Shell decides to shutter the Convent oil refinery; hundreds of jobs lost – After failing to find a buyer for its refinery in Convent, Shell is shutting down the plant, which employs 700 company workers and 400 contract workers.The shutdown process is expected to begin in mid-November and run through the end of the year as the company consolidates its international oil refinery portfolio from 14 sites to only six by 2025. To free up some jobs for those displaced by the Convent shutdown, Shell is offering a voluntary severance program to some workers at its Norco refinery near New Orleans. Shell also operates a chemical plant in Geismar where some workers could land. Others without jobs will get help finding employment with other companies, Shell and the governor said Thursday. Shell will continue trying to sell the idled refinery, which sits midway between Baton Rouge and New Orleans, straddling Ascension and St.

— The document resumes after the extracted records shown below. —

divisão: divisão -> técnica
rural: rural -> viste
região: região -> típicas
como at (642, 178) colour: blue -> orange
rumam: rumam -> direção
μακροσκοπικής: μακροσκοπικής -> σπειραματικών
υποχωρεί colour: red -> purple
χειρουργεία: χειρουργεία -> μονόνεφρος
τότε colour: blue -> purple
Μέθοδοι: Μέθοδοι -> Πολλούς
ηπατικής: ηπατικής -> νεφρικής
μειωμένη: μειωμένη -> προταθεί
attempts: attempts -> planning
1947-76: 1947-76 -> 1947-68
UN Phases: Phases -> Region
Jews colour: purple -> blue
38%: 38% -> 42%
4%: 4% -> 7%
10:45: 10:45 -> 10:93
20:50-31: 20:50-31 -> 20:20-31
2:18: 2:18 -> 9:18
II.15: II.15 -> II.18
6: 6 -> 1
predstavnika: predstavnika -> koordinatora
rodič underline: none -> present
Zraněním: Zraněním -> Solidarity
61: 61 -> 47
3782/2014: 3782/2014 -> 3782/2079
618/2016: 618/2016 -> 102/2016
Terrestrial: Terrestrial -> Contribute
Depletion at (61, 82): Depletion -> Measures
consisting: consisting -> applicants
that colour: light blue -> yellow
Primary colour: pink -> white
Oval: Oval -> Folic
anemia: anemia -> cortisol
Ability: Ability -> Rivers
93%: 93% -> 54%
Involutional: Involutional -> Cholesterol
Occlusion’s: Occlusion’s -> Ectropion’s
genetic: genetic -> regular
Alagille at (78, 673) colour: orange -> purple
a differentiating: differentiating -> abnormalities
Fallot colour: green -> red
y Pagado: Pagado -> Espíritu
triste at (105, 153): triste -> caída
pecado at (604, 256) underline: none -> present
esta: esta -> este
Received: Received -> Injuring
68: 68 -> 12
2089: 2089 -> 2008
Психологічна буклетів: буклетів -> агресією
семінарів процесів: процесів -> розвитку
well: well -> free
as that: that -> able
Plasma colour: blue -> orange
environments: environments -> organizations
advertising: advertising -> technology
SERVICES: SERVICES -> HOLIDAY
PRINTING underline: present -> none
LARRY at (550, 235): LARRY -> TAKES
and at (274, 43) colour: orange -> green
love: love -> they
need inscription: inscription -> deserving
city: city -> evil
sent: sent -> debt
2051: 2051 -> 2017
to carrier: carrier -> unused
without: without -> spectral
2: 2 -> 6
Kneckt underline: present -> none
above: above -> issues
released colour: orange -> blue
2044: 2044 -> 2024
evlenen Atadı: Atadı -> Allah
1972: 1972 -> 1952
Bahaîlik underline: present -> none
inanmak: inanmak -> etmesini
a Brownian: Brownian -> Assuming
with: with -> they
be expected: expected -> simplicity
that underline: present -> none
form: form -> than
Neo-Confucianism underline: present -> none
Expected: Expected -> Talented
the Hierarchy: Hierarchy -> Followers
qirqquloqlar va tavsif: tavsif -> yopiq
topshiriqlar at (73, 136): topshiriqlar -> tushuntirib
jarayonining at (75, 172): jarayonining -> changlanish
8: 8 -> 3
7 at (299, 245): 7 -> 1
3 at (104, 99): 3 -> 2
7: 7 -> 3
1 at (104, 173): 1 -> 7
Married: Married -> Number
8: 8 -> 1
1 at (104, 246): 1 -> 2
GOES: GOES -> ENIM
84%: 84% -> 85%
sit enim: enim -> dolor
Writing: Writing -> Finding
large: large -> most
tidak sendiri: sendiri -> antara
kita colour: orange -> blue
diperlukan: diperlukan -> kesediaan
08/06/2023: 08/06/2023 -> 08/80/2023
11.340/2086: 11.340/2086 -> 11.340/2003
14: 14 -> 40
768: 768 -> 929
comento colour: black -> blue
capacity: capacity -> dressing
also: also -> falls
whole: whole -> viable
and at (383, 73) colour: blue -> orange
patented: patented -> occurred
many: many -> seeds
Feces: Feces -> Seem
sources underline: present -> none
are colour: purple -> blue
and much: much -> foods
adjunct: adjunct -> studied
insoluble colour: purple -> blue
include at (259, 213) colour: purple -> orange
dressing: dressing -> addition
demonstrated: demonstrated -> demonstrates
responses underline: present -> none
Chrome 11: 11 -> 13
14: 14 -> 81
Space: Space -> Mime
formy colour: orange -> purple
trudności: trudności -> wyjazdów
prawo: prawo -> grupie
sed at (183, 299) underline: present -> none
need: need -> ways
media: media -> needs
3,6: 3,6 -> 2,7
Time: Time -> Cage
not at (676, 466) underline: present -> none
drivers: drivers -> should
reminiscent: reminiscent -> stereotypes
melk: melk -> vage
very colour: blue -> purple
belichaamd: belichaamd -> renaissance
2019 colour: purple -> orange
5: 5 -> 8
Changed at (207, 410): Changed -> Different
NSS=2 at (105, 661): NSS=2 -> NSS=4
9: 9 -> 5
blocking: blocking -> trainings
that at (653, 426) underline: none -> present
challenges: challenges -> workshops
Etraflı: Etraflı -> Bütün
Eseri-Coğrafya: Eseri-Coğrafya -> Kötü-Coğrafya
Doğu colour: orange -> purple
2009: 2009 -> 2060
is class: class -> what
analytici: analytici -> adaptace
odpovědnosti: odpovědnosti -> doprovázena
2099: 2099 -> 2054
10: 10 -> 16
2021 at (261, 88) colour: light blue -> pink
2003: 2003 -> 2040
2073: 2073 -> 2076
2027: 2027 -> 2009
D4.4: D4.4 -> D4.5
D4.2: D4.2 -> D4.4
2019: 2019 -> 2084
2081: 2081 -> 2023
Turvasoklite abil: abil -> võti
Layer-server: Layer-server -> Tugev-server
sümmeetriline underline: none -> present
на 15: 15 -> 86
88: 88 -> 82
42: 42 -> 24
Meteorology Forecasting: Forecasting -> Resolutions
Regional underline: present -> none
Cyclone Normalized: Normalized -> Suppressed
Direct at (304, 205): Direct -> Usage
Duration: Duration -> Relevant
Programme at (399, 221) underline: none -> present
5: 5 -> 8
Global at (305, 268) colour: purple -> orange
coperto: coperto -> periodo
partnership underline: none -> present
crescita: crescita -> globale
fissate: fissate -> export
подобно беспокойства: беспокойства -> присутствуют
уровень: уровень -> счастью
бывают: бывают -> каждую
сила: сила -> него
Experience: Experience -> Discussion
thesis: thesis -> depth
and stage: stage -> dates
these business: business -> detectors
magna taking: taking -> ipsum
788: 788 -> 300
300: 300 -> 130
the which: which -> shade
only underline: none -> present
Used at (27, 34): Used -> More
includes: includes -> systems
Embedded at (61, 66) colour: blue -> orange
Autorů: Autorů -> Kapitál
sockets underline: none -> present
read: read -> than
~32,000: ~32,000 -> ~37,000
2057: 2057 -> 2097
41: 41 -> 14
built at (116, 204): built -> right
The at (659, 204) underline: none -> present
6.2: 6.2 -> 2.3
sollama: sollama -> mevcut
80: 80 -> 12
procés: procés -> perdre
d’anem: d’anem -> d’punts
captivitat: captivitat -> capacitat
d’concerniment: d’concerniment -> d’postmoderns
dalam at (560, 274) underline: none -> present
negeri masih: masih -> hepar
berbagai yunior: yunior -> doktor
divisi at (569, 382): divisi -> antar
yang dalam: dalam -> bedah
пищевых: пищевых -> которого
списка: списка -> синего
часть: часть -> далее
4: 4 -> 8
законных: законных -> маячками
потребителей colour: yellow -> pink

James parishes, and can process 240,000 barrels of crude oil per day. “Despite efforts to sell the asset, a viable buyer was never identified,” said Curtis Smith, spokesperson for Shell. “After looking at all aspects of our business, including financial performance, we made the difficult decision to shut down the site.” Shell is consolidating its assets into six energy and chemical parks internationally. The Norco refinery in conjunction with Shell’s chemical complex in Geismar in Ascension Parish are one of the six sites. Shell’s Convent and Norco facilities are unionized but its Geismar facility in Ascension Parish is not. A union representative could not be reached. The other sites are in Deer Park, Texas; The Netherlands; Singapore; Germany; and Canada. Shell said the goal is for the refineries to be more integrated with the chemical complexes to produce more biofuels, hydrogen and synthetic fuels as Shell positions itself for a transition from fossil fuels to a low-carbon future because customers are asking for lower carbon products.